DATA FOR THIS EXERCISE Start Marker

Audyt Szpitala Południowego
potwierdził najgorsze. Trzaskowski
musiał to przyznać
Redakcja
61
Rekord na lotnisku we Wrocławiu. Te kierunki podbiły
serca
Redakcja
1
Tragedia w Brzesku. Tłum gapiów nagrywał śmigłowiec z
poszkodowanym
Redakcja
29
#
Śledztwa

DATA FOR THIS EXERCISE End Marker

▸ **WORK ITEM**
Rewrite every line of the entries above as a numbered list, leaving out any blank lines.

▸ **EXERCISE OUTPUT**
1. Audyt Szpitala Południowego
2. potwierdził najgorsze. Trzaskowski
3. musiał to przyznać
4. Redakcja
5. 61
6. Rekord na lotnisku we Wrocławiu. Te kierunki podbiły
7. serca
8. Redakcja
9. 1
10. Tragedia w Brzesku. Tłum gapiów nagrywał śmigłowiec z
11. poszkodowanym
12. Redakcja
13. 29
14. #
15. Śledztwa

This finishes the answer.